On the most basic level, we can sympathize with Gatsby for being a dreamer. He wanted something and he set out to get it. His desire, his passion...both deserve admiration and so his failures deserve (some) pity.
There is also a complex sort of powerlessness involved in Jay Gatsby's story. He wants to change. He wants to make himself into something that he thinks is better than what he once was.
This craving for betterment and change is naturally a sympathetic drive. We can all understand this impulse. Again, the fact that he fails in the end to achieve his aims might lead us to feel some pity for someone who had such a baldly sentimental goal.
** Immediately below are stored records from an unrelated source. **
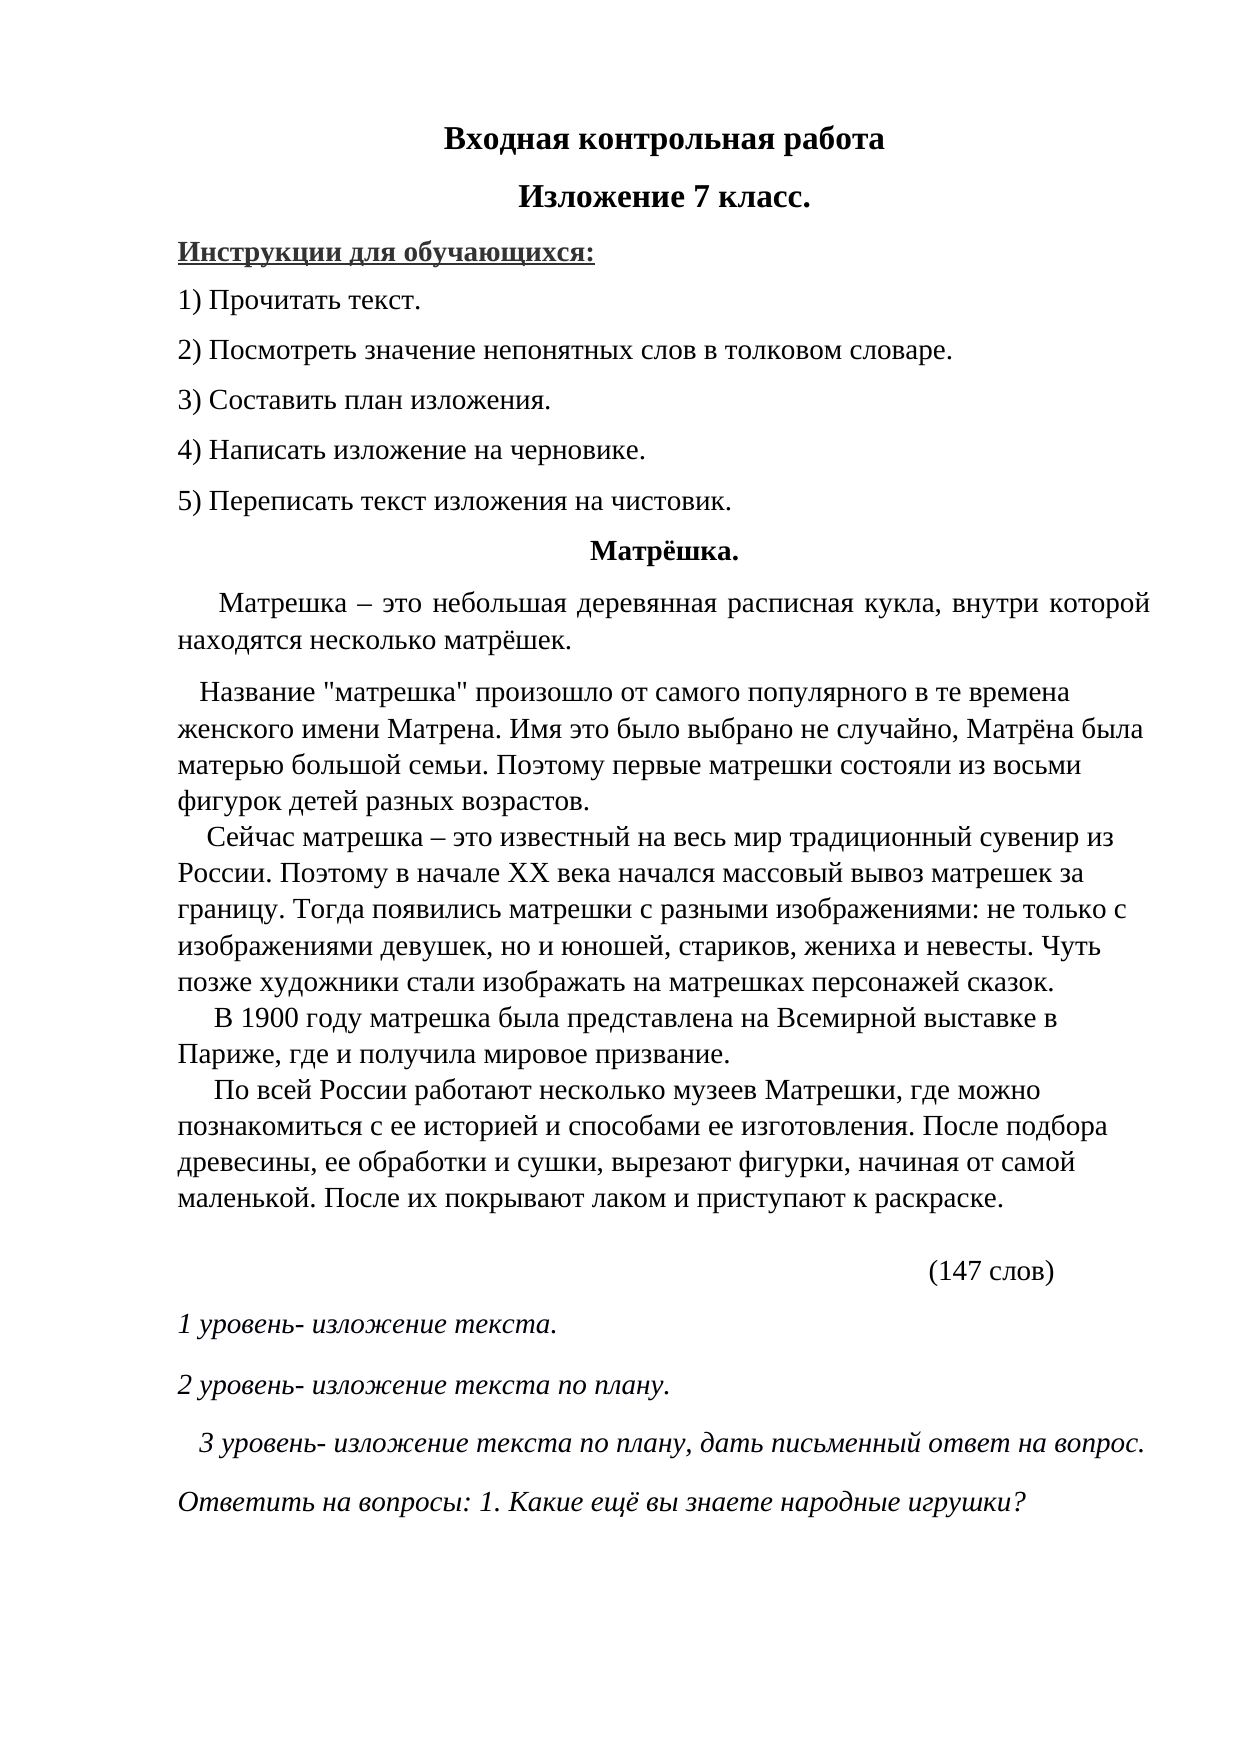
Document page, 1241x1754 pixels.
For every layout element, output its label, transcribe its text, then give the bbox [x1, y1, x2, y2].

text 1) Прочитать текст. [177, 282, 1152, 315]
text 5) Переписать текст изложения на чистовик. [177, 483, 1152, 516]
text Входная контрольная работа [177, 118, 1152, 156]
text 1 уровень- изложение текста. [177, 1306, 1152, 1339]
text 3 уровень- изложение текста по плану, дать письменный ответ на вопрос. [177, 1425, 1152, 1459]
text Изложение 7 класс. [177, 176, 1152, 214]
text Ответить на вопросы: 1. Какие ещё вы знаете народные игрушки? [177, 1484, 1152, 1517]
text 4) Написать изложение на черновике. [177, 432, 1152, 466]
text Матрешка – это небольшая деревянная расписная кукла, внутри которой находятся несколько матрёшек. [177, 586, 1152, 655]
text 2) Посмотреть значение непонятных слов в толковом словаре. [177, 332, 1152, 366]
text 3) Составить план изложения. [177, 382, 1152, 416]
text Название "матрешка" произошло от самого популярного в те времена женского имени Матрена. Имя это было выбрано не случайно, Матрёна была матерью большой семьи. Поэтому первые матрешки состояли из восьми фигурок детей разных возрастов. Сейчас матрешка – это известный на весь мир традиционный сувенир из России. Поэтому в начале XX века начался массовый вывоз матрешек за границу. Тогда появились матрешки с разными изображениями: не только с изображениями девушек, но и юношей, стариков, жениха и невесты. Чуть позже художники стали изображать на матрешках персонажей сказок. В 1900 году матрешка была представлена на Всемирной выставке в Париже, где и получила мировое призвание. По всей России работают несколько музеев Матрешки, где можно познакомиться с ее историей и способами ее изготовления. После подбора древесины, ее обработки и сушки, вырезают фигурки, начиная от самой маленькой. После их покрывают лаком и приступают к раскраске. (147 слов) [177, 674, 1152, 1286]
text Инструкции для обучающихся: [177, 234, 1152, 268]
text 2 уровень- изложение текста по плану. [177, 1367, 1152, 1400]
text Матрёшка. [177, 533, 1152, 566]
In my opinion, Gatsby deserves our sympathy because he is an embodiment of the American dream, which is that we can remake ourselves, that there is equal opportunity to succeed, that here, no matter what a man's roots are, he can win the hand of a fair lady. In spite of the fact that Gatsby consorts with criminals, makes up stories about his past, engages in adulterous behavior, and has a dubious source of income, he has a naivete that appeals and a deeply romantic streak. At the end, it is his love for Daisy and his chivalry that kill him. He dies believing in the American dream.
The other aspect of Gatsby to bear in mind is the characters with whom we are comparing him. There is nothing appealing about the stupidity and brutality of Tom, the cynicism of Daisy, or the spectacularly unsuccessful social-climbing Wilsons. Passive Nick is not an engaging character, and neither is Jordan, who is almost immediately characterized as dishonest. Truly, Gatsby is a knight in shining armor in among this cast of characters.